[New-bugs-announce] [issue4341] Update __hash__ doc
Terry J. Reedy
report at bugs.python.org
Mon Nov 17 22:48:35 CET 2008
New submission from Terry J. Reedy <tjreedy at udel.edu>:
Language/data model/special method names/ __hash__
Sentence 1: "Called for the key object for dictionary operations, and by
the built-in function hash()."
Also called for the members of set and frozenset (and any other hashed
based collection).
Suggestion 1: "Called by the built-in function hash() and for operations
on members or keys of hashed collections.
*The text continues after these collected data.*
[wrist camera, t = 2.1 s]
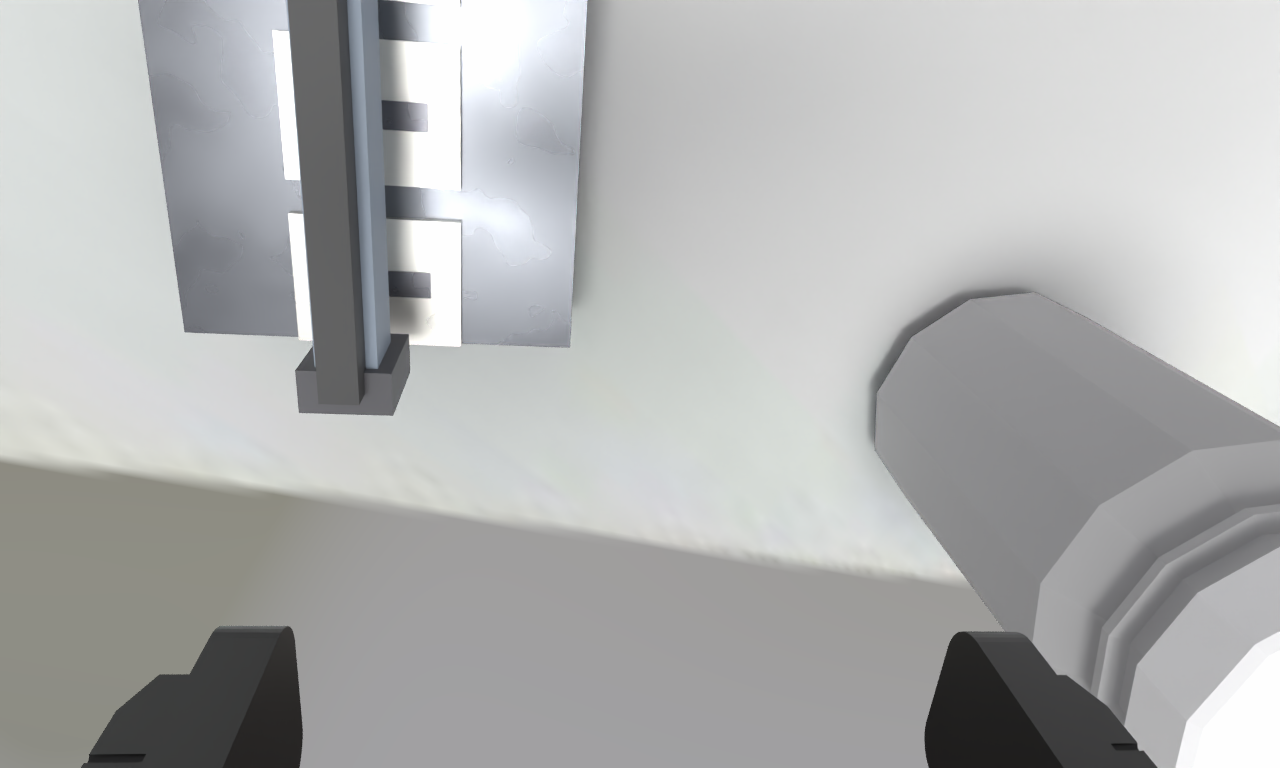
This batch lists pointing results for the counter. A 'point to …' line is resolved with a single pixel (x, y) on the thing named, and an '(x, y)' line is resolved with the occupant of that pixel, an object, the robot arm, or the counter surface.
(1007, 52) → the counter surface
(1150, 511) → the jar
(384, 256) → the bar
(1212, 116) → the counter surface
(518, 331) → the grey block
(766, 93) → the counter surface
These currently include the
built-in classes set, frozenset, and dict."
Corresponding future-proof changes later in the text:
>From "its instances will not be usable as dictionary keys"
to "its instances will not be usable as hashable members or keys".
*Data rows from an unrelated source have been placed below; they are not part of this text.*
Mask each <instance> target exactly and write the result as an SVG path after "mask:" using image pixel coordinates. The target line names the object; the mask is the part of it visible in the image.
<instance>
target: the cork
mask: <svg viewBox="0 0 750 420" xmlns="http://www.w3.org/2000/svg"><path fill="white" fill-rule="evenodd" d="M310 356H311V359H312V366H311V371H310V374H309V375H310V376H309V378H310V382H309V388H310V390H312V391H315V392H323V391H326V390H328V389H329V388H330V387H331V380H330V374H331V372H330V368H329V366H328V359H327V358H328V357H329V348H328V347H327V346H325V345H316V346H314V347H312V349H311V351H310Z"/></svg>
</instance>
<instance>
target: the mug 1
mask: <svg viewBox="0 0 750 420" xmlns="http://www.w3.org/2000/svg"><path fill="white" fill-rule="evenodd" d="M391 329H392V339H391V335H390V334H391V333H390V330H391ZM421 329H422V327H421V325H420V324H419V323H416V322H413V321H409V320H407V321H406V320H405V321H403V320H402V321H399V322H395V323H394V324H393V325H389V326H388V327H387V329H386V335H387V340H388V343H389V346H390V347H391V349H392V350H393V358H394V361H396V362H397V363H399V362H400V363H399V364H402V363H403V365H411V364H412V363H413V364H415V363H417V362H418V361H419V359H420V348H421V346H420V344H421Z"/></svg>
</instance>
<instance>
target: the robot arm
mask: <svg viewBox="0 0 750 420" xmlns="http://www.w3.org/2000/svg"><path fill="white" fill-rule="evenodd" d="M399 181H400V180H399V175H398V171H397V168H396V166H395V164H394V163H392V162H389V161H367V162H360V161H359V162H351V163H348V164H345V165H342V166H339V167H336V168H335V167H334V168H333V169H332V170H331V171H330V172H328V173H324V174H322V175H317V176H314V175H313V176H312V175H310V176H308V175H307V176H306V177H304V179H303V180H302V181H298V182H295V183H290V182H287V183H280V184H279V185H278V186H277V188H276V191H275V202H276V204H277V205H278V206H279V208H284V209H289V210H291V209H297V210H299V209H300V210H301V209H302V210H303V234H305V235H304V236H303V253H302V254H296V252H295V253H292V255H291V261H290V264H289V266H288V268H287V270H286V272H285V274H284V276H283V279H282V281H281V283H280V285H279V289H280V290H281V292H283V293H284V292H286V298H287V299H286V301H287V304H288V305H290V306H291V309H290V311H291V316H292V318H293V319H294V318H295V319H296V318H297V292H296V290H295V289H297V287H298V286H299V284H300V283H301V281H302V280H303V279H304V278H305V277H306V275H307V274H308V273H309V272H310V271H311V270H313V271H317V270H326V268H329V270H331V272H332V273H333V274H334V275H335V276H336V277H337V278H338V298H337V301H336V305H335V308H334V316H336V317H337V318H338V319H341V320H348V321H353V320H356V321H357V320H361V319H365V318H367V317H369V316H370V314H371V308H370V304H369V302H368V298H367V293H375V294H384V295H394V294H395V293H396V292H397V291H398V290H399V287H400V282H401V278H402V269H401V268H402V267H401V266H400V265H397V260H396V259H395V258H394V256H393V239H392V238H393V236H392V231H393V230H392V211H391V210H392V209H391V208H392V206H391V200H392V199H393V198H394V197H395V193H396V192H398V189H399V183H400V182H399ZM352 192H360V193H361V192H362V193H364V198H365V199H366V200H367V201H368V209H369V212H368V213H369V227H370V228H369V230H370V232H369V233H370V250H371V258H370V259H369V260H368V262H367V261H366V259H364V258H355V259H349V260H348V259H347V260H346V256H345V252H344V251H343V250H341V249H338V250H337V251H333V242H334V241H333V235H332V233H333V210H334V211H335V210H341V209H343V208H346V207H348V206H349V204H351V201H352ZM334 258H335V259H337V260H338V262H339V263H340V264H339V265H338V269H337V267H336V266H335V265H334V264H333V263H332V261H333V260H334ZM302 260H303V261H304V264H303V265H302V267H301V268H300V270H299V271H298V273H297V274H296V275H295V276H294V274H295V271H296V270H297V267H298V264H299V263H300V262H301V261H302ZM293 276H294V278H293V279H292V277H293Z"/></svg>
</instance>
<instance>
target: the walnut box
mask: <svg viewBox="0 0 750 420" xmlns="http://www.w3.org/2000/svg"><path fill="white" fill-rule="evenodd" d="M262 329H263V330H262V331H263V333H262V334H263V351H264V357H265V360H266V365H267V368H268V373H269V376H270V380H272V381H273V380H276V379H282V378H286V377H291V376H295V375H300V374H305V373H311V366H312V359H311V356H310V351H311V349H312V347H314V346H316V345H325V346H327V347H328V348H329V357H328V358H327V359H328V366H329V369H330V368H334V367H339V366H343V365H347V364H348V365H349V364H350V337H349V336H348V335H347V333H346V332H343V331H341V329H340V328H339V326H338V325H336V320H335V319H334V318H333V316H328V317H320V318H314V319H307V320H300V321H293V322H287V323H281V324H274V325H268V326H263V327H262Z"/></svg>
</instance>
>From "since the dictionary implementation requires"
to "since hashable collection implementations require"
==============================
Sentence 2: "Should return an integer usable as a hash value for
dictionary operations."
I am confused by the qualification 'usable....'. If it does not
qualify, it is meaningless and should be removed. If it does qualify,
it should be replaced by what it means.
My impression is that integers of any value are usable since 2.5.
It is also my impression that 2.x specifically requires an int or long.
If so, "Should return an int or long integer." would be clearer.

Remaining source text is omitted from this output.